To mimic accommodation, we used the finite element method to simulate a radial force (0–10N in steps of 0.5N) applied to the border of the SEL, assuming the lens was held at the center (see Figures 3 and 4). Figure 3 shows that the maximum tension in the SEL is at the edge, where the forces are applied, and the minimum tension is always in the equatorial zone of the posterior surface. Figure 4 shows the simulated displacement of the compressed SEL. It behaves just as would be expected. When a force is applied to an elastic component, it tends to reduce its size across the axial direction (in this case, along the x-axis) and to increase its size across the equatorial direction (the y-axis).
Figure 3. Distribution of tension over the SEL when subjected to a simulated compression force of: (a) 1N; (b) 4N; (c) 6N; and (d) 10N. The color scale indicates the tension to which the SEL has been subjected, red being higher tension and blue lower.
Figure 4. Total displacements of the SEL when subjected to a compression force of: (a) 1N; (b) 4N; (c) 6N; and (d) 10N. The color scale indicates the total displacement over the surface in millimeters, red being greater displacement and blue less.
Once the accommodation process was simulated, we obtained important features of the SEL by implementing genetic algorithms. Figure 5 shows the radii of curvature of the SEL we obtained as a function of the applied forces for both surfaces. Again, the curvature of both SEL surfaces was as expected. When a force is applied to the border of an approximately spherical elastic lens, the radius of curvature tends to decrease with respect to the axial direction. We also simulated our lens system in the ray-trace commercial software OSLO® to obtain its effective focal length (see Figure 6).
Figure 5. Radii of curvature of both surfaces of the SEL as a function of the applied radial forces.

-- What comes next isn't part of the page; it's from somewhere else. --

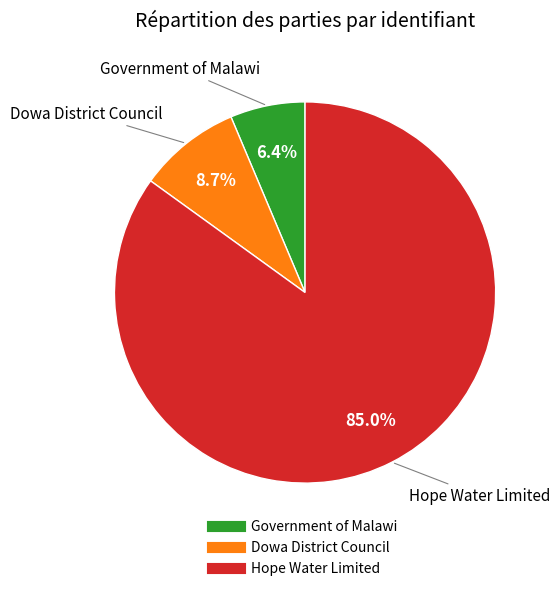

What percentage is the Government of Malawi slice, to the nearest percent?

6%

Figure 6. Ray-trace simulation from OSLO shows the variation of the effective focal length of the SEL with applied radial forces.
In summary, we have shown that a PDMS lens can successfully imitate the lens of the human eye. An important application of this type of SEL is to construct an optical system that mimics image formation in the human eye and could be used in machine vision for humanoid robots. We are currently working to construct an automatic opto-mechatronic adaptive system that mimics the accommodation process and image formation of the human eye by considering the eye's four main optical components. These are an adaptive refractive surface to reproduce the human cornea (and able to reproduce focusing errors of the human eye); an adaptive iris (an automatic diaphragm to regulate lighting according to the Moon and Spencer model of average pupil size as a function of light intensity7); an adaptive SEL as described here with a specially designed mechanical mount that automatically applies the appropriate amount of force over the perimeter of the SEL for focusing (see Figure 7); and a CCD camera as a sensor to acquire the image. We hope to develop important novel applications of this technology, such as using these lenses as medical implants in the future, and we also aim to gain a better understanding of the biomechanics of the human eye.
Figure 7. Design of a mechanical mount to apply a radial force to the SEL.
Agustin Santiago-Alvarado, Angel S. Cruz-Félix
Technological University of the Mixteca (UTM)
Huajuapan de León, Mexico
Agustin Santiago-Alvarado has been a research professor at UTM since 1998. His research interests include optical testing, optical design, and adaptive optics.